The Rays fell to 0-5 this afternoon after losing a well-pitched matchup between rookie Jeremy Hellickson, who struck out ten in 5 2/3 innings in his season debut, and the Angels' Dan Haren. Tonight, the Red Sox look to avoid matching that record when Daisuke Matsuzaka takes on Mitch Talbot and the Indians.
An 0-5 start hardly seems like something to get alarmed about given that there are 157 games left to play this season, but as some research I did for SI.com shows, it's a significant indicator for a disappointing season. Of the 110 teams to start 0-5 since the inception of major league baseball in 1871, just two have made the postseason (or finished first in their league/division), and one of those two teams, the 1974 Pirates, needed a miraculous mid-season turnaround and a weak NL East to get to October baseball.
What gives?
It's not the length of the streak itself. In 2010 alone, all six division winners had five game losing streaks at some point during the season. The NL Central Champion Reds had two, the eventual American League pennant winning Rangers had an additional six-game losing streak, the eventual world champion Giants had an additional seven-game losing streak, and the NL wild card Braves had a nine-game losing streak. It's not the early deficit in the standings, either. Last year's Giants erased a five-game deficit in the NL West over a 10-day stretch in late August and early September.
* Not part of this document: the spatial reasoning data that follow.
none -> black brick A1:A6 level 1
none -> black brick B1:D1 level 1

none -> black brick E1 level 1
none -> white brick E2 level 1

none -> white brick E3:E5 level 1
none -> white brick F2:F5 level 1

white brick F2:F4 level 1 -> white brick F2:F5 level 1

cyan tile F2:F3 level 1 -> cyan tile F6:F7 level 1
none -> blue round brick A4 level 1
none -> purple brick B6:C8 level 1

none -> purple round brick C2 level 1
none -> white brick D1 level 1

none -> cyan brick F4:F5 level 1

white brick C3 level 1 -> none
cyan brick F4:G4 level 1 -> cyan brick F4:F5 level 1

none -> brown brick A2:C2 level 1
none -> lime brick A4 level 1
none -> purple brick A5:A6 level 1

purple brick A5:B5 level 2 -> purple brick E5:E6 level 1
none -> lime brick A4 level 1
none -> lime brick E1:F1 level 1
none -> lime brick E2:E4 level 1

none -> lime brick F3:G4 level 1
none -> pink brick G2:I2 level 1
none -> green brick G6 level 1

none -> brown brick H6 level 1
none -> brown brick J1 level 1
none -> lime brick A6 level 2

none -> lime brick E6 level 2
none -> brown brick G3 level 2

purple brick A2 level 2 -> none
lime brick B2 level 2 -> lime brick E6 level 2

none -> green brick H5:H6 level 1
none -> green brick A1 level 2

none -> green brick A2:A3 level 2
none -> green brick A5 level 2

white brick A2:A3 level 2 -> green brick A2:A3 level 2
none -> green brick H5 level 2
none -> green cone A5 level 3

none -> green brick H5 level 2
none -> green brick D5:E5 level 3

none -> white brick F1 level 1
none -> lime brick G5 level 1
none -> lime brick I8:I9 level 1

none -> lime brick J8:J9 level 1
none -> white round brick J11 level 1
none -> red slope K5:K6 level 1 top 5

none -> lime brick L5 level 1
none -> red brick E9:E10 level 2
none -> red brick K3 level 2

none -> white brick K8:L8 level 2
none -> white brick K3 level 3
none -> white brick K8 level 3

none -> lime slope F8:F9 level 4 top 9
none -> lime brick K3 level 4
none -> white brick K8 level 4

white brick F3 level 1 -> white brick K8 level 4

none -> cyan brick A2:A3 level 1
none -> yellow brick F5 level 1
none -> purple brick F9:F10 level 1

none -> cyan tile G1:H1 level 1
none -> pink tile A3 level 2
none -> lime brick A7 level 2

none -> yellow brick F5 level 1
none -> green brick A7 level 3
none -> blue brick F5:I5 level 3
Rather, what's significant is the timing. That seems counterintuitive. No five-game losing streak should be easier to compensate for than one made so early in the season. Perhaps it is because teams tend to start their seasons at full strength, thus making an inability to win one of their first five games of the season so revealing. A five-game losing streak mid-season can have an obvious cause. Perhaps a rotation ace is on the disabled list, the lineup is in a slump, or the players are simply beaten up and worn down from the long, hard slog of that 162-game season. At the start of the season, however, arms and legs should be fresh and everyone ought to be present and accounted for.
Note that the Yankees were the only 2010 playoff team that did not have a five-game losing streak. Note also that the Red Sox do not have any key players on the disabled list, though the Rays did lose Evan Longoria to a quadriceps injury in their second game of the season.
Could the AL East race have taken so dramatic a turn less than a week into the season? I wouldn't be shocked to see the Red Sox lose tonight and still go on to make the playoffs, but history strongly suggests that they won't do both.